É interessante observar que os
entrevistadores pressionam Maluf no que diz respeito a seu ímpeto
proibicionista, algo presente em todo programa.
No entanto, tratamento similar não
foi dispensado a José Serra anos mais tarde pela imprensa em geral.
É claro que a simpatia dos grandes veículos pelo tucano entra na
conta, mas será que, culturalmente, muita coisa não mudou também,
principalmente em São Paulo? Passamos a aceitar todo tipo de
proibicionismo, alguns até com sentido, outros desprovidos de
qualquer senso de justiça ou respeito como a
rampa anti-mendigo, sem questionar? Em suma, a maioria ou muitos de nós pensa hoje como Maluf pensava em 1995 em relação ao proibicionismo?

== Itens fornecidos ==

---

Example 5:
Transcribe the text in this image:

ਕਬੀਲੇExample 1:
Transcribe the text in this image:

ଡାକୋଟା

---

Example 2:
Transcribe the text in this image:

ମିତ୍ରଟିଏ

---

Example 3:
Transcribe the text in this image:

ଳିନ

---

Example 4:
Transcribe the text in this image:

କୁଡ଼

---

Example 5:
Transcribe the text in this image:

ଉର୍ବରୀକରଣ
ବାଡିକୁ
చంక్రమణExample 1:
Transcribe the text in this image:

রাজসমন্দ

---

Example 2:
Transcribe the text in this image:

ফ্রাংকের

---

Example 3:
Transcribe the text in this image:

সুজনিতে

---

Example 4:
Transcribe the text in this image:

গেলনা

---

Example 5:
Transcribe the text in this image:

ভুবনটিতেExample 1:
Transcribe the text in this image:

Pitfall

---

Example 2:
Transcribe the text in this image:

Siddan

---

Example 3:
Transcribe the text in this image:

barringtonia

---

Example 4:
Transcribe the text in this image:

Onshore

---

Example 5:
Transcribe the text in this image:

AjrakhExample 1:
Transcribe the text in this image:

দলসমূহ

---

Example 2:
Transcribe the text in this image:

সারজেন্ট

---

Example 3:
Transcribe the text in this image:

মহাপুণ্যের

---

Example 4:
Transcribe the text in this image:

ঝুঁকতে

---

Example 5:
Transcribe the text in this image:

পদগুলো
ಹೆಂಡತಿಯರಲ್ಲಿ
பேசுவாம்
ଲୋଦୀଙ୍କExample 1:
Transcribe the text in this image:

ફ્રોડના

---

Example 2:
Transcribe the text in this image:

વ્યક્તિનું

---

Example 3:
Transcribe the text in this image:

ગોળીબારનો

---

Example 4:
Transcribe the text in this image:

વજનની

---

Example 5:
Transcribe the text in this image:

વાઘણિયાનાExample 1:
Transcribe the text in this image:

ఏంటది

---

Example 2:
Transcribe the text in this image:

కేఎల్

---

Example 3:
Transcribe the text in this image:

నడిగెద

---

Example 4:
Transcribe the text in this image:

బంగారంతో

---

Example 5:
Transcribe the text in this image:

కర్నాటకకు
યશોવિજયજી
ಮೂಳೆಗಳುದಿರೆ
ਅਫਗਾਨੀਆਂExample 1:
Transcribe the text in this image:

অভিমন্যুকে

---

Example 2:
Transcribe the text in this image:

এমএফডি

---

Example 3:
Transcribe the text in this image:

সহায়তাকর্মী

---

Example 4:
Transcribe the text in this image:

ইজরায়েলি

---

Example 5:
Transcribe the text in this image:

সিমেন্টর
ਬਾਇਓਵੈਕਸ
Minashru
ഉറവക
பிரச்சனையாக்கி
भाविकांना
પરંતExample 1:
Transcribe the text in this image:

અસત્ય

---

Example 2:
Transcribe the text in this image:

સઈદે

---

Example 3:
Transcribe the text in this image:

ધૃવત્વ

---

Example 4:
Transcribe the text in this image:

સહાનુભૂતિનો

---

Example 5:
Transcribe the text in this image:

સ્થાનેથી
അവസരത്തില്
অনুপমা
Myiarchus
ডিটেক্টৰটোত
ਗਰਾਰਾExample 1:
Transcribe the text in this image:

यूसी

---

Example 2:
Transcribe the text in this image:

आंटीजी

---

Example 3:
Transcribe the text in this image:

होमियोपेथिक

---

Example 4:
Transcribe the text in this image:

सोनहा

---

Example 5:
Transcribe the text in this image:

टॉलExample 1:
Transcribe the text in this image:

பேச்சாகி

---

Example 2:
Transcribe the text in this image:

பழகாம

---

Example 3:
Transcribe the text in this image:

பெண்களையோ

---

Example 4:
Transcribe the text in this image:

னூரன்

== Exercício proposto 1 ==
Explique, em uma a três frases, o motivo que o texto apresentado aponta para José Serra não ter recebido da imprensa o mesmo tratamento dado a Maluf.
== Exercício proposto 2 ==
No texto apresentado, que exemplo é dado de proibicionismo desprovido de qualquer senso de justiça ou respeito?
== Exercício proposto 3 ==
Traduza para o inglês a seguinte frase do texto apresentado: "No entanto, tratamento similar não foi dispensado a José Serra anos mais tarde pela imprensa em geral."

== Resposta final 1 ==
O texto aponta a simpatia dos grandes veículos pelo tucano como fator que "entra na conta". Além disso, levanta em forma de pergunta a hipótese de que muita coisa também tenha mudado culturalmente, sobretudo em São Paulo.

== Resposta final 2 ==
A rampa anti-mendigo.

== Resposta final 3 ==
However, similar treatment was not given to José Serra years later by the press in general.